Beirut: In his first reaction to Israel’s weekend airstrikes, President Bashar Al Assad said Tuesday that Syria is capable of facing Israel, but stopped short of threatening retaliation for the attacks near the Syrian capital of Damascus.
Al Assad spoke after a meeting with Iranian Foreign Minister Ali Akbar Salehi, who paid an unexpected visit to Damascus. Iran is one of Syria’s closest allies.
“We are fully confident that Syria will emerge victorious from the crisis,” Salehi said. However, Israel’s airstrikes on Friday and Sunday put Syria and Iran in a difficult position because they would run the risk of drawing Israel’s powerful army into the war if they retaliate.
At the same time, inaction further weakens Al Assad’s already shaky claims to being the leader of the Arab world’s hard-line, anti-Israeli camp. Israel has not formally acknowledged the strikes, but Israeli officials have said they were targeting shipments of advanced Iranian weapons possibly bound for Hezbollah.

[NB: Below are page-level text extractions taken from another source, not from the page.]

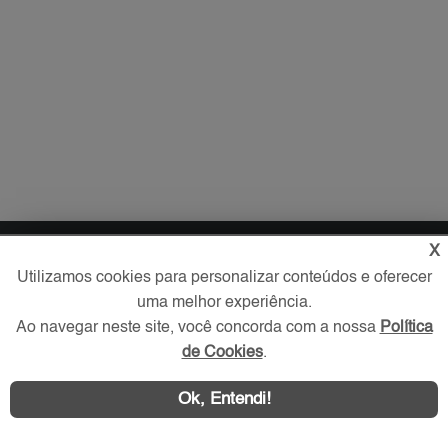
X
Imóveis
Utilizamos cookies para personalizar conteúdos e oferecer
Comprar
uma melhor experiência.
Alugar
Ao navegar neste site, você concorda com a nossa
Política
Imóveis Novos
de Cookies
.
Imobiliária
Ok, Entendi!
O que procura?
Favoritos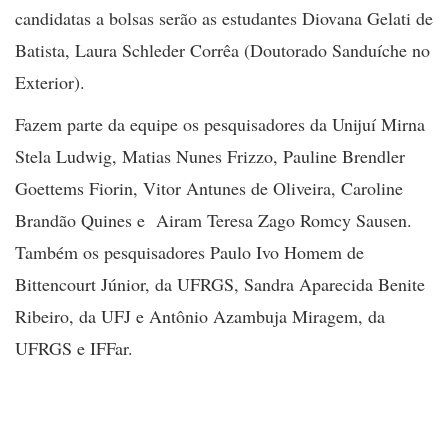
candidatas a bolsas serão as estudantes Diovana Gelati de
Batista, Laura Schleder Corrêa (Doutorado Sanduíche no
Exterior).
Fazem parte da equipe os pesquisadores da Unijuí Mirna
Stela Ludwig, Matias Nunes Frizzo, Pauline Brendler
Goettems Fiorin, Vitor Antunes de Oliveira, Caroline
Brandão Quines e Airam Teresa Zago Romcy Sausen.
Também os pesquisadores Paulo Ivo Homem de
Bittencourt Júnior, da UFRGS, Sandra Aparecida Benite
Ribeiro, da UFJ e Antônio Azambuja Miragem, da
UFRGS e IFFar.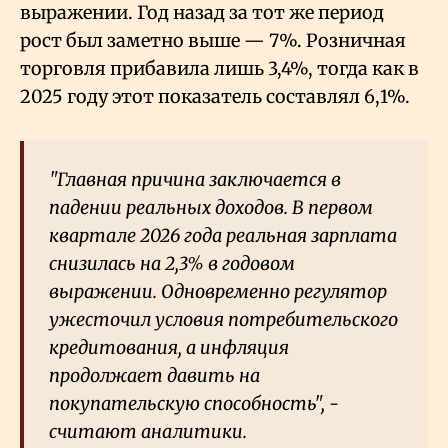
выражении. Год назад за тот же период
рост был заметно выше — 7%. Розничная
торговля прибавила лишь 3,4%, тогда как в
2025 году этот показатель составлял 6,1%.
"Главная причина заключается в
падении реальных доходов. В первом
квартале 2026 года реальная зарплата
снизилась на 2,3% в годовом
выражении. Одновременно регулятор
ужесточил условия потребительского
кредитования, а инфляция
продолжает давить на
покупательскую способность", -
считают аналитики.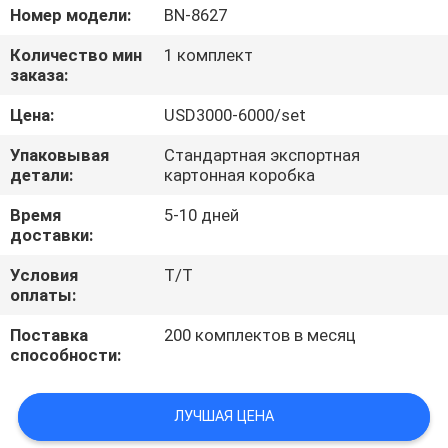
Номер модели:
BN-8627
ПРОВЕРКА
Количество мин
1 комплект
КАЧЕСТВА
заказа:
Цена:
USD3000-6000/set
СВЯЖИТЕСЬ
Упаковывая
Стандартная экспортная
МЫ
детали:
картонная коробка
Время
5-10 дней
СПРОСИТЕ
доставки:
ЦИТАТУ
Условия
T/T
оплаты:
КАРТА
Поставка
200 комплектов в месяц
способности:
САЙТА
ЛУЧШАЯ ЦЕНА
PRIVACY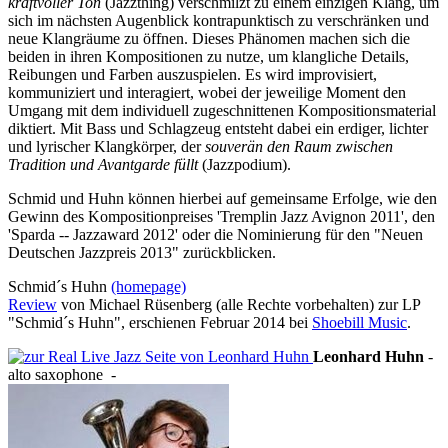
kraftvoller Ton
(Jazzthing) verschmilzt zu einem einzigen Klang, um
sich im nächsten Augenblick kontrapunktisch zu verschränken und
neue Klangräume zu öffnen. Dieses Phänomen machen sich die
beiden in ihren Kompositionen zu nutze, um klangliche Details,
Reibungen und Farben auszuspielen. Es wird improvisiert,
kommuniziert und interagiert, wobei der jeweilige Moment den
Umgang mit dem individuell zugeschnittenen Kompositionsmaterial
diktiert. Mit Bass und Schlagzeug entsteht dabei ein erdiger, lichter
und lyrischer Klangkörper, der
souverän den Raum zwischen
Tradition und Avantgarde füllt
(Jazzpodium).
Schmid und Huhn können hierbei auf gemeinsame Erfolge, wie den
Gewinn des Kompositionpreises 'Tremplin Jazz Avignon 2011', den
'Sparda -­‐ Jazzaward 2012' oder die Nominierung für den "Neuen
Deutschen Jazzpreis 2013" zurückblicken.
Schmid´s Huhn
(homepage)
Review
von Michael Rüsenberg (alle Rechte vorbehalten) zur LP
"Schmid´s Huhn", erschienen Februar 2014 bei
Shoebill Music
.
Leonhard
Huhn
-
alto saxophone
-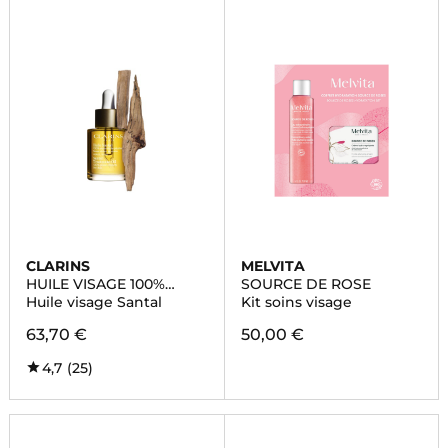
CLARINS
MELVITA
HUILE VISAGE 100%
SOURCE DE ROSE
EXTRAITS DE PLANTES
Huile visage Santal
Kit soins visage
63,70 €
50,00 €
4,7
(25)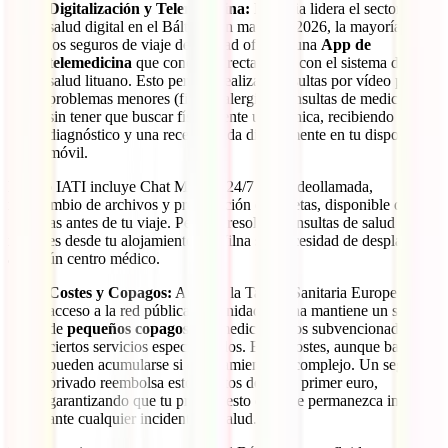
Digitalización y Telemedicina:
Lituania lidera el sector de
salud digital en el Báltico. En mayo de 2026, la mayoría de
los seguros de viaje de calidad ofrecen una
App de
telemedicina
que conecta directamente con el sistema de
salud lituano. Esto permite realizar consultas por vídeo para
problemas menores (fiebre, alergias, consultas de medicación)
sin tener que buscar físicamente una clínica, recibiendo un
diagnóstico y una receta válida directamente en tu dispositivo
móvil.
La app IATI incluye Chat Médico 24/7 con videollamada,
intercambio de archivos y prescripción de recetas, disponible desde
72 horas antes de tu viaje. Permite resolver consultas de salud
menores desde tu alojamiento en Vilna sin necesidad de desplazarte
a ningún centro médico.
Costes y Copagos:
Aunque la Tarjeta Sanitaria Europea da
acceso a la red pública, la sanidad lituana mantiene un sistema
de
pequeños copagos
por medicamentos subvencionados y
ciertos servicios especializados. Estos costes, aunque bajos,
pueden acumularse si el tratamiento es complejo. Un seguro
privado reembolsa estos gastos desde el primer euro,
garantizando que tu presupuesto de viaje permanezca intacto
ante cualquier incidente de salud.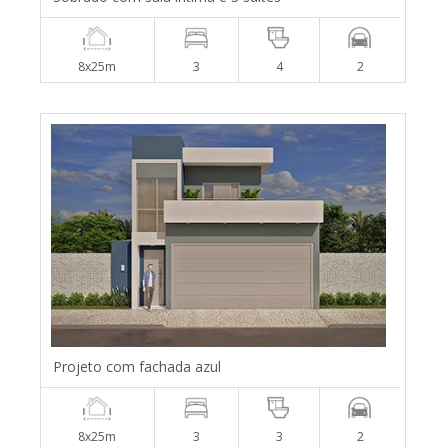
8x25m
3
4
2
Projeto com fachada azul
8x25m
3
3
2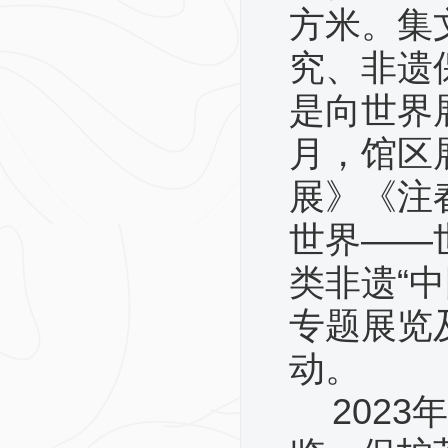
方米。集
究、非遗
是向世界
月，馆区
展》《注
世界——
类非遗“
专题展览
动。
202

The officials have said the aim was to deprive Hezbollah of weapons, not to raise tensions with Syria. Israel has largely stayed on the sidelines since the uprising against Al Assad, which erupted in March 2011, turned into an armed insurgency and finally a civil war.
On Tuesday, Al Assad said Israel is supporting terrorists, a reference to the anti-regime rebels, and that Syria is “capable of facing Israel’s ventures”. He did not say what action he would take, if any.
Salehi adopted a slightly harsher tone, saying that “it is time to deter the Israeli occupiers from carrying out these aggressions against the peoples of the region.” He also stopped short of threatening retaliation.